Please don’t litter across our beautiful county; pick it up and take it home

Cartoon by Lyndon Wall justsocaricatures.co.uk

cutbacks, as they must, by law, clean up areas that you report to them. You can do this report online in a matter of minutes, so I urge all of you who feel the same way to make the most of this facility and help return our roadsides to their natural state.

Steve Anderton Child Okeford

How sad to see my local MP Andrew Murrison, setting himself up as a latter-day witchfinder general as part of the Conservative Party’s phoney war on woke. Mr Murrison has launched a parliamentary group on the National Trust in response to “the intense interest its recent activities have provoked throughout the country”. This intense interest seems to be mainly confined to the pages of newspapers whose readers pine for the days when the sun never set on the British Empire. Mr Murrison is deeply affronted by the Trust’s acknowledgment that many of its great houses were built from the proceeds of slavery (not to mention child labour and mass exploitation of British working people). At the heart of his campaign is his repeated claim that the Trust has besmirched the name of Winston Churchill. I’ve searched in vain for the evidence to support this assertion. There is none. It is a smear invented to grab headlines and rally public support. For Mr Murrison and his pals the Tory version of history must be defended at all costs - regardless of the truth.

Simon Moon Mere

“Call a thing immoral or ugly, soul-destroying or a degradation of man, a peril to the peace of the world or to the well-being of future generations; as long as you have not shown it to be ‘uneconomic’ you have not really questioned its right to exist, grow, and prosper.” These are the words of Dr EF Schumacher, for many years Chief Economic Advisor to the National Coal Board, in 1973 book Small is Beautiful: a Study of Economics as If People Mattered. Schumacher was an economist of a very different cast to those for whom the bottom line in the accounts is all that matters. As the quotation shows, he saw the importance of criteria other than the simple question: “Does it make a profit?” And despite the initial cost of the expansion of Bristol Airport and the massive investment in HS2, what has swayed the argument is the advice of tunnel-visioned economists that there will be profits in the long run - however long that might be.

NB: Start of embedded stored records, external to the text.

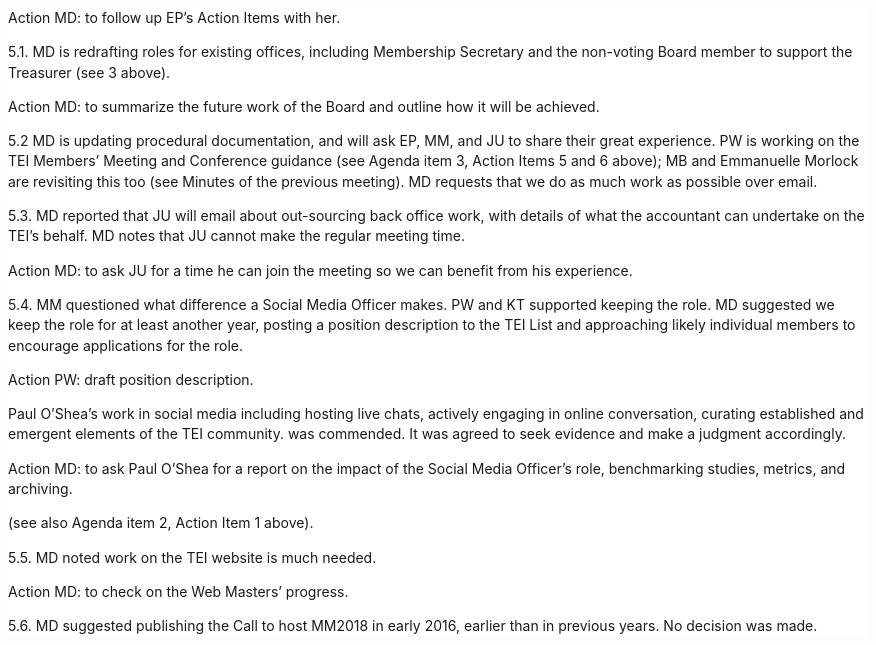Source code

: 
Action MD: to follow up EP’s Action Items with her.


5\.1\. MD is redrafting roles for existing offices, including Membership Secretary and
 the non\-voting Board member to support the Treasurer (see 3 above).


Action MD: to summarize the future work of the Board and outline how it
 will be achieved.


5\.2 MD is updating procedural documentation, and will ask EP, MM, and JU to share
 their
 great experience. PW is working on the TEI Members’ Meeting and Conference guidance
 (see
 Agenda item 3, Action Items 5 and 6 above); MB and Emmanuelle Morlock are revisiting
 this too (see Minutes of the previous meeting). MD requests that we do as much work
 as
 possible over email.


5\.3\. MD reported that JU will email about out\-sourcing back office work, with details
 of what the accountant can undertake on the TEI’s behalf. MD notes that JU cannot
 make
 the regular meeting time.


Action MD: to ask JU for a time he can join the meeting so we can benefit
 from his experience.


5\.4\. MM questioned what difference a Social Media Officer makes. PW and KT supported
 keeping the role. MD suggested we keep the role for at least another year, posting
 a
 position description to the TEI List and approaching likely individual members to
 encourage applications for the role.


Action PW: draft position description.


Paul O’Shea’s work in social media including hosting live chats, actively engaging
 in
 online conversation, curating established and emergent elements of the TEI community.
 was commended. It was agreed to seek evidence and make a judgment accordingly.


Action MD: to ask Paul O’Shea for a report on the impact of the Social
 Media Officer’s role, benchmarking studies, metrics, and archiving.


(see also Agenda item 2, Action Item 1 above).


5\.5\. MD noted work on the TEI website is much needed.


Action MD: to check on the Web Masters’ progress.


5\.6\. MD suggested publishing the Call to host MM2018 in early 2016, earlier than in
 previous years. No decision was made.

And along with this outdated accounting system is the mythical belief that the further and faster we travel, the better off we will be. Unfortunately, economists and economically-educated politicians have continued to operate their levers and push their buttons in the belief that there are no limits and that their formulae will deal with any future resource shortages by correspondingly increased prices which in turn will fund the increasingly expensive costs of extracting raw materials from the earth’s crust. I get the distinct impression that it’s not working...

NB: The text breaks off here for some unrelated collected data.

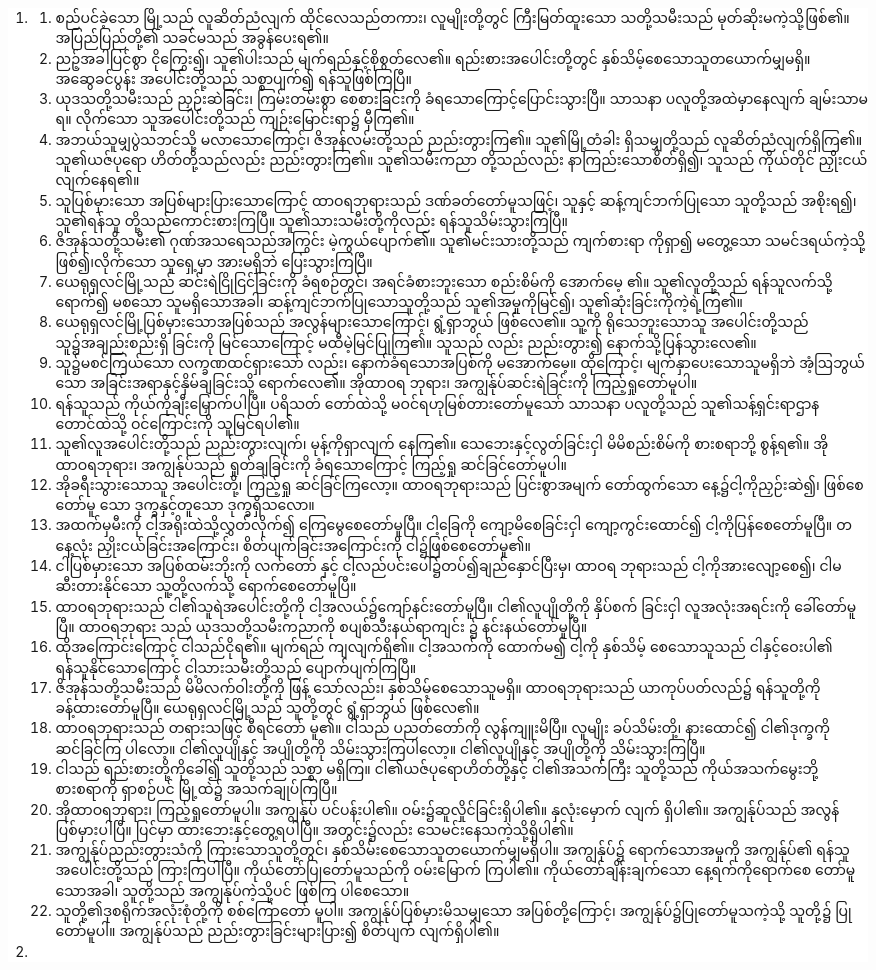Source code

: <ol>
  <li>
    <ol>
      <li>စည်ပင်ခဲ့သော မြို့သည် လူဆိတ်ညံလျက် ထိုင်လေသည်တကား၊ လူမျိုးတို့တွင် ကြီးမြတ်ထူးသော သတို့သမီးသည် မုတ်ဆိုးမကဲ့သို့ဖြစ်၏။ အပြည်ပြည်တို့၏ သခင်မသည် အခွန်ပေးရ၏။</li>
      <li>ညဉ့်အခါပြင်စွာ ငိုကြွေး၍၊ သူ၏ပါးသည် မျက်ရည်နှင့်စိုစွတ်လေ၏။ ရည်းစားအပေါင်းတို့တွင် နှစ်သိမ့်စေသောသူတယောက်မျှမရှိ။ အဆွေခင်ပွန်း အပေါင်းတို့သည် သစ္စာပျက်၍ ရန်သူဖြစ်ကြပြီ။</li>
      <li>ယုဒသတို့သမီးသည် ညှဉ်းဆဲခြင်း၊ ကြမ်းတမ်းစွာ စေစားခြင်းကို ခံရသောကြောင့်ပြောင်းသွားပြီ။ သာသနာ ပလူတို့အထဲမှာနေလျက် ချမ်းသာမရ။ လိုက်သော သူအပေါင်းတို့သည် ကျဉ်းမြောင်းရာ၌ မှီကြ၏။</li>
      <li>အဘယ်သူမျှပွဲသဘင်သို့ မလာသောကြောင့်၊ ဇိအုန်လမ်းတို့သည် ညည်းတွားကြ၏။ သူ၏မြို့တံခါး ရှိသမျှတို့သည် လူဆိတ်ညံလျက်ရှိကြ၏။ သူ၏ယဇ်ပုရော ဟိတ်တို့သည်လည်း ညည်းတွားကြ၏။ သူ၏သမီးကညာ တို့သည်လည်း နာကြည်းသောစိတ်ရှိ၍၊ သူသည် ကိုယ်တိုင် ညှိုးငယ်လျက်နေရ၏။</li>
      <li>သူပြစ်မှားသော အပြစ်များပြားသောကြောင့် ထာဝရဘုရားသည် ဒဏ်ခတ်တော်မူသဖြင့်၊ သူနှင့် ဆန့်ကျင်ဘက်ပြုသော သူတို့သည် အစိုးရ၍၊ သူ၏ရန်သူ တို့သည်ကောင်းစားကြပြီ။ သူ၏သားသမီးတို့ကိုလည်း ရန်သူသိမ်းသွားကြပြီ။</li>
      <li>ဇိအုန်သတို့သမီး၏ ဂုဏ်အသရေသည်အကြွင်း မဲ့ကွယ်ပျောက်၏။ သူ၏မင်းသားတို့သည် ကျက်စားရာ ကိုရှာ၍ မတွေ့သော သမင်ဒရယ်ကဲ့သို့ဖြစ်၍၊လိုက်သော သူရှေ့မှာ အားမရှိဘဲ ပြေးသွားကြပြီ။</li>
      <li>ယေရုရှလင်မြို့သည် ဆင်းရဲငြိုငြင်ခြင်းကို ခံရစဉ်တွင်၊ အရင်ခံစားဘူးသော စည်းစိမ်ကို အောက်မေ့ ၏။ သူ၏လူတို့သည် ရန်သူလက်သို့ ရောက်၍ မစသော သူမရှိသောအခါ၊ ဆန့်ကျင်ဘက်ပြုသောသူတို့သည် သူ၏အမှုကိုမြင်၍၊ သူ၏ဆုံးခြင်းကိုကဲ့ရဲ့ကြ၏။</li>
      <li>ယေရုရှလင်မြို့ပြစ်မှားသောအပြစ်သည် အလွန်များသောကြောင့်၊ ရွံ့ရှာဘွယ် ဖြစ်လေ၏။ သူ့ကို ရိုသေဘူးသောသူ အပေါင်းတို့သည် သူ၌အချည်းစည်းရှိ ခြင်းကို မြင်သောကြောင့် မထီမဲ့မြင်ပြုကြ၏။ သူသည် လည်း ညည်းတွား၍ နောက်သို့ပြန်သွားလေ၏။</li>
      <li>သူ၌မစင်ကြယ်သော လက္ခဏထင်ရှားသော် လည်း၊ နောက်ခံရသောအပြစ်ကို မအောက်မေ့။ ထိုကြောင့်၊ မျက်နှာပေးသောသူမရှိဘဲ အံ့ဩဘွယ်သော အခြင်းအရာနှင့်နှိမ်ချခြင်းသို့ ရောက်လေ၏။ အိုထာဝရ ဘုရား၊ အကျွန်ုပ်ဆင်းရဲခြင်းကို ကြည့်ရှုတော်မူပါ။</li>
      <li>ရန်သူသည် ကိုယ်ကိုချီးမြှောက်ပါပြီ။ ပရိသတ် တော်ထဲသို့ မဝင်ရဟုမြစ်တားတော်မူသော် သာသနာ ပလူတို့သည် သူ၏သန့်ရှင်းရာဌာနတောင်ထဲသို့ ဝင်ကြောင်းကို သူမြင်ရပါ၏။</li>
      <li>သူ၏လူအပေါင်းတို့သည် ညည်းတွားလျက်၊ မုန့်ကိုရှာလျက် နေကြ၏။ သေဘေးနှင့်လွတ်ခြင်းငှါ မိမိစည်းစိမ်ကို စားစရာဘို့ စွန့်ရ၏။ အိုထာဝရဘုရား၊ အကျွန်ုပ်သည် ရှုတ်ချခြင်းကို ခံရသောကြောင့် ကြည့်ရှု ဆင်ခြင်တော်မူပါ။</li>
      <li>အိုခရီးသွားသောသူ အပေါင်းတို့၊ ကြည့်ရှု ဆင်ခြင်ကြလော့။ ထာဝရဘုရားသည် ပြင်းစွာအမျက် တော်ထွက်သော နေ့၌ငါ့ကိုညှဉ်းဆဲ၍၊ ဖြစ်စေတော်မူ သော ဒုက္ခနှင့်တူသော ဒုက္ခရှိသလော။</li>
      <li>အထက်မှမီးကို ငါ့အရိုးထဲသို့လွှတ်လိုက်၍ ကြေမွေစေတော်မူပြီ။ ငါ့ခြေကို ကျော့မိစေခြင်းငှါ ကျော့ကွင်းထောင်၍ ငါ့ကိုပြန်စေတော်မူပြီ။ တနေ့လုံး ညှိုးငယ်ခြင်းအကြောင်း၊ စိတ်ပျက်ခြင်းအကြောင်းကို ငါ၌ဖြစ်စေတော်မူ၏။</li>
      <li>ငါပြစ်မှားသော အပြစ်ထမ်းဘိုးကို လက်တော် နှင့် ငါ့လည်ပင်းပေါ်၌တပ်၍ချည်နှောင်ပြီးမှ၊ ထာဝရ ဘုရားသည် ငါ့ကိုအားလျော့စေ၍၊ ငါမဆီးတားနိုင်သော သူ့တို့လက်သို့ ရောက်စေတော်မူပြီ။</li>
      <li>ထာဝရဘုရားသည် ငါ၏သူရဲအပေါင်းတို့ကို ငါ့အလယ်၌ကျော်နင်းတော်မူပြီ။ ငါ၏လူပျိုတို့ကို နှိပ်စက် ခြင်းငှါ လူအလုံးအရင်းကို ခေါ်တော်မူပြီ။ ထာဝရဘုရား သည် ယုဒသတို့သမီးကညာကို စပျစ်သီးနယ်ရာကျင်း ၌ နင်းနယ်တော်မူပြီ။</li>
      <li>ထိုအကြောင်းကြောင့် ငါသည်ငိုရ၏။ မျက်ရည် ကျလျက်ရှိ၏။ ငါ့အသက်ကို ထောက်မ၍ ငါ့ကို နှစ်သိမ့် စေသောသူသည် ငါနှင့်ဝေးပါ၏ ရန်သူနိုင်သောကြောင့် ငါ့သားသမီးတို့သည် ပျောက်ပျက်ကြပြီ။</li>
      <li>ဇိအုန်သတို့သမီးသည် မိမိလက်ဝါးတို့ကို ဖြန့် သော်လည်း၊ နှစ်သိမ့်စေသောသူမရှိ။ ထာဝရဘုရားသည် ယာကုပ်ပတ်လည်၌ ရန်သူတို့ကို ခန့်ထားတော်မူပြီ။ ယေရုရှလင်မြို့သည် သူတို့တွင် ရွံ့ရှာဘွယ် ဖြစ်လေ၏။</li>
      <li>ထာဝရဘုရားသည် တရားသဖြင့် စီရင်တော် မူ၏။ ငါသည် ပညတ်တော်ကို လွန်ကျူးမိပြီ။ လူမျိုး ခပ်သိမ်းတို့၊ နားထောင်၍ ငါ၏ဒုက္ခကို ဆင်ခြင်ကြ ပါလော့။ ငါ၏လူပျိုနှင့် အပျိုတို့ကို သိမ်းသွားကြပါလော့။ ငါ၏လူပျိုနှင့် အပျိုတို့ကို သိမ်းသွားကြပြီ။</li>
      <li>ငါသည် ရည်းစားတို့ကိုခေါ်၍ သူတို့သည် သစ္စာ မရှိကြ။ ငါ၏ယဇ်ပုရောဟိတ်တို့နှင့် ငါ၏အသက်ကြီး သူတို့သည် ကိုယ်အသက်မွေးဘို့ စားစရာကို ရှာစဉ်ပင် မြို့ထဲ၌ အသက်ချုပ်ကြပြီ။</li>
      <li>အိုထာဝရဘုရား၊ ကြည့်ရှုတော်မူပါ။ အကျွန်ုပ် ပင်ပန်းပါ၏။ ဝမ်း၌ဆူလှိုင်ခြင်းရှိပါ၏။ နှလုံးမှောက် လျက် ရှိပါ၏။ အကျွန်ုပ်သည် အလွန်ပြစ်မှားပါပြီ။ ပြင်မှာ ထားဘေးနှင့်တွေ့ရပါပြီ။ အတွင်း၌လည်း သေမင်းနေသကဲ့သို့ရှိပါ၏။</li>
      <li>အကျွန်ုပ်ညည်းတွားသံကို ကြားသောသူတို့တွင်၊ နှစ်သိမ်းစေသောသူတယောက်မျှမရှိပါ။  အကျွန်ုပ်၌ ရောက်သောအမှုကို အကျွန်ုပ်၏ ရန်သူအပေါင်းတို့သည် ကြားကြပါပြီ။ ကိုယ်တော်ပြုတော်မူသည်ကို ဝမ်းမြောက် ကြပါ၏။ ကိုယ်တော်ချိန်းချက်သော နေ့ရက်ကိုရောက်စေ တော်မူသောအခါ၊ သူတို့သည် အကျွန်ုပ်ကဲ့သို့ပင် ဖြစ်ကြ ပါစေသော။</li>
      <li>သူတို့၏ဒုစရိုက်အလုံးစုံတို့ကို စစ်ကြောတော် မူပါ။ အကျွန်ုပ်ပြစ်မှားမိသမျှသော အပြစ်တို့ကြောင့်၊ အကျွန်ုပ်၌ပြုတော်မူသကဲ့သို့ သူတို့၌ ပြုတော်မူပါ။ အကျွန်ုပ်သည် ညည်းတွားခြင်းများပြား၍ စိတ်ပျက် လျက်ရှိပါ၏။</li>
    </ol>
  </li>
  <li>
    <ol>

Colin Marsh, Revd Gillingham

Regarding story about Rev William Mortimer. [For Whom the bell tolls, NBV, December 10.] My father Mr Patrick Cox is 82 and lives in Blandford. He was shocked and surprised to see your story about Rev Mortimer. At the time of the accident he was 17 years old and working at Okeford Dairy. He clearly remembers the day and was personally involved. He remembers hearing the church-bell ring once while he was working. Shortly after this two of the school children came to the dairy and said there had been an accident. My father and a co-worker went to the belfry not knowing fully what to expect. They found Rev Mortimer lying on the floor and had to carry him down from the belfry and into the main church. He remembers the day as if it was yesterday and is still affected by it.